> Plain-text engineering files:
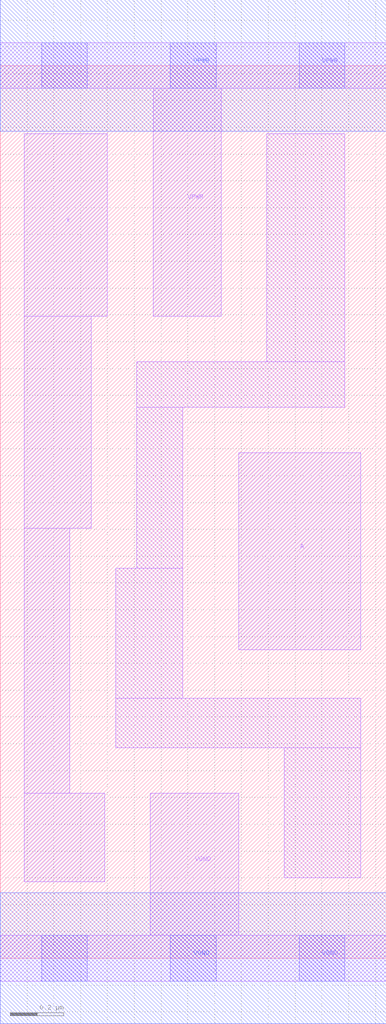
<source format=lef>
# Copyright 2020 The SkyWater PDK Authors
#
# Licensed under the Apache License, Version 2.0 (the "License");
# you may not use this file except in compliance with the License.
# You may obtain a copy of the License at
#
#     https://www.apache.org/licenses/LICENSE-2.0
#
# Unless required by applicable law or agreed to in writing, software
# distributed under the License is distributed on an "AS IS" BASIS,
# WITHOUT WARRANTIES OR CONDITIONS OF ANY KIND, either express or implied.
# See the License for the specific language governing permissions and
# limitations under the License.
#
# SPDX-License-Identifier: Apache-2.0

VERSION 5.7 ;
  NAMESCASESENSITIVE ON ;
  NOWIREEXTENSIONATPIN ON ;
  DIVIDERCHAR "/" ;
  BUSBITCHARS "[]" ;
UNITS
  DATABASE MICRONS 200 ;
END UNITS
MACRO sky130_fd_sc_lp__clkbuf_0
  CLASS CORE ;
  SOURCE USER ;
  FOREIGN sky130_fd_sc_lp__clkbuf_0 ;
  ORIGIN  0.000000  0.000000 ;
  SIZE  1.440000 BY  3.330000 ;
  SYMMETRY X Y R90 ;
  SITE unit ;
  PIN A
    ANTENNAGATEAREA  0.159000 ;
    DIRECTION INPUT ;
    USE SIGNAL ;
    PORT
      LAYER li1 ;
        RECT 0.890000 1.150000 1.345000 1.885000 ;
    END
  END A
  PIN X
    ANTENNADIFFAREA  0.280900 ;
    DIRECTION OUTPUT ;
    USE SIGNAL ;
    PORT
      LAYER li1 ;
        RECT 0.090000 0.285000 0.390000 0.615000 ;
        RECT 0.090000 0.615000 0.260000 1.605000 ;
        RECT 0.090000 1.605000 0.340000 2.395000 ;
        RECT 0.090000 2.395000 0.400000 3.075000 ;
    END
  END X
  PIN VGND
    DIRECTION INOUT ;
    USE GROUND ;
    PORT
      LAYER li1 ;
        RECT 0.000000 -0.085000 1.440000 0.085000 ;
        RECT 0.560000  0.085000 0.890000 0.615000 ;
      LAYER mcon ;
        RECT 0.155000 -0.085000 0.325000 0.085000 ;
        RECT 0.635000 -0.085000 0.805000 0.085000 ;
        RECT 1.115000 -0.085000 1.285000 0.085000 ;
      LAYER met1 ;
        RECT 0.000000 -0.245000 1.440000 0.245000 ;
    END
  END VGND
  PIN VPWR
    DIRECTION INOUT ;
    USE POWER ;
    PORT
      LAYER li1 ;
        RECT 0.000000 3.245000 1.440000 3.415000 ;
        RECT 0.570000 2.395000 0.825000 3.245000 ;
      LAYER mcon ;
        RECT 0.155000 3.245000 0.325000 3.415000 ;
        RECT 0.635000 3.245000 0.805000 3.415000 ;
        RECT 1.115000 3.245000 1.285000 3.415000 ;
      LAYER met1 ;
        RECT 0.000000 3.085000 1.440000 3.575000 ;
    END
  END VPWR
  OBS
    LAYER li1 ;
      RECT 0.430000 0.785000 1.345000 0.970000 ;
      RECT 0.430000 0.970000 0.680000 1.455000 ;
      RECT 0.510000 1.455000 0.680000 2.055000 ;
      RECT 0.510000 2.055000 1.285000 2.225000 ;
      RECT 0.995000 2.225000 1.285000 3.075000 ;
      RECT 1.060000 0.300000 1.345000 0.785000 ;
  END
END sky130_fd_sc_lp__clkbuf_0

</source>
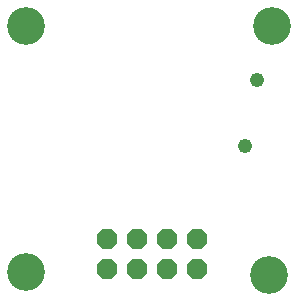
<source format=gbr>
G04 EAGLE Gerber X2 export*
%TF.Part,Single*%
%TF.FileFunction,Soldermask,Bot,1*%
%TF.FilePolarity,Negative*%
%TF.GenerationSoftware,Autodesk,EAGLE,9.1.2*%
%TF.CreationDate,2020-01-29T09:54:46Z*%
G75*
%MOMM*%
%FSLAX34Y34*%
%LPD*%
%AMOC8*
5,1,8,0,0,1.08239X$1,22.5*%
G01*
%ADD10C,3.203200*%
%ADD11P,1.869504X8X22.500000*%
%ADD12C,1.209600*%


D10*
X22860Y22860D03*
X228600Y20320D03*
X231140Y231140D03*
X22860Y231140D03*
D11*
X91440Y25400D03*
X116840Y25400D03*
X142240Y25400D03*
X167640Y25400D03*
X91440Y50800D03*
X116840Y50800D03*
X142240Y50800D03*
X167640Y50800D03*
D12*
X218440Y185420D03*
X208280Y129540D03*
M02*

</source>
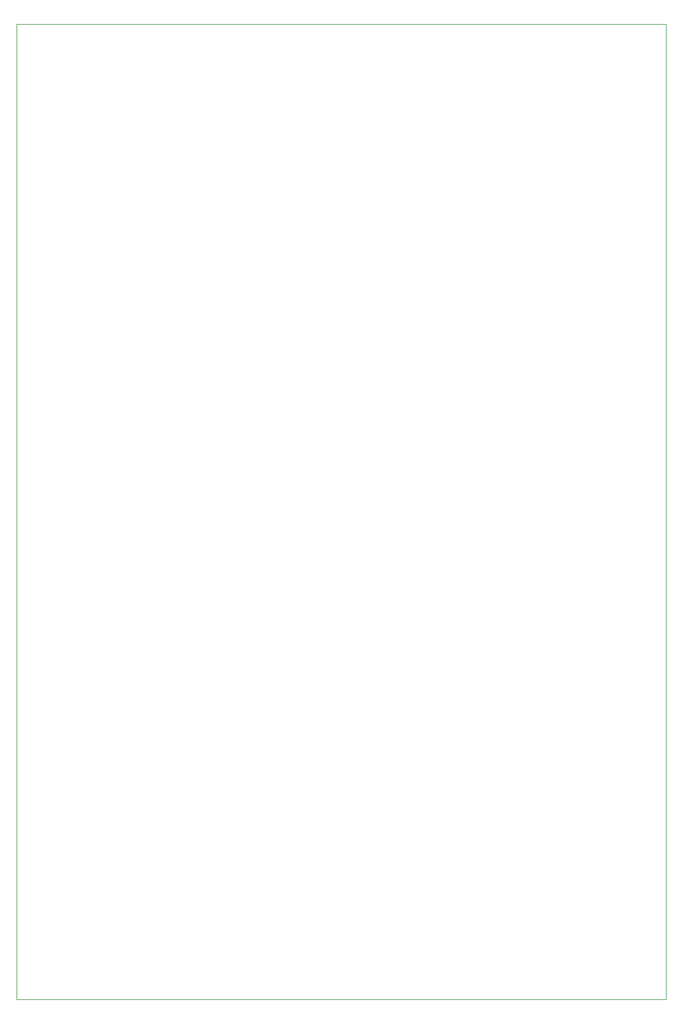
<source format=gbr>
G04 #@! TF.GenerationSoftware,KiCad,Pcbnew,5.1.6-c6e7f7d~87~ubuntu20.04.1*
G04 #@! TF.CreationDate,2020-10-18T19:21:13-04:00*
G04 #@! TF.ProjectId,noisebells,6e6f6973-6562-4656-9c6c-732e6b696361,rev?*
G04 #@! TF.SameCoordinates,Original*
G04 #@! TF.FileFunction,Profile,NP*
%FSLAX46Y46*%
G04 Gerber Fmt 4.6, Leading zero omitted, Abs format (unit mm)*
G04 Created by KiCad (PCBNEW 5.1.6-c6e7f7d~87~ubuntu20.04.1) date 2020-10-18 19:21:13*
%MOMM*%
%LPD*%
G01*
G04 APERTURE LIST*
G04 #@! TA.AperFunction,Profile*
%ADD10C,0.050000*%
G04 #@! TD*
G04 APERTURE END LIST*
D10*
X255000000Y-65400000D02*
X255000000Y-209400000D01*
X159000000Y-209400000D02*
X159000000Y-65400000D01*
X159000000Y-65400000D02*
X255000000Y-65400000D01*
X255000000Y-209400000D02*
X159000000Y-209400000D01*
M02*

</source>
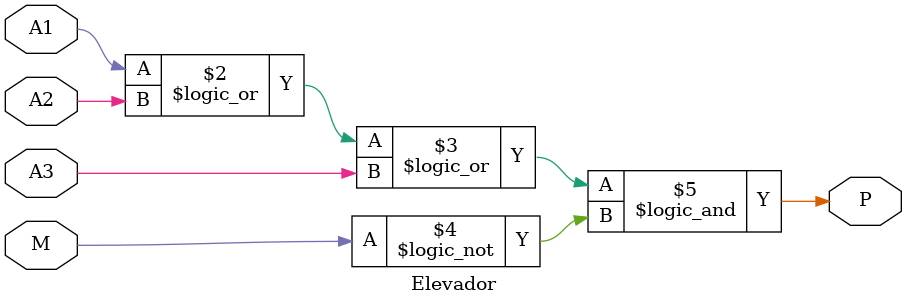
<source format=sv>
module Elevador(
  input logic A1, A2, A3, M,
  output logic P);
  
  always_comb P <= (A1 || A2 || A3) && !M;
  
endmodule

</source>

> Task statement: For the records above, state how many lines contain the word "EAGLE". Give only the number.

> Written solution: 2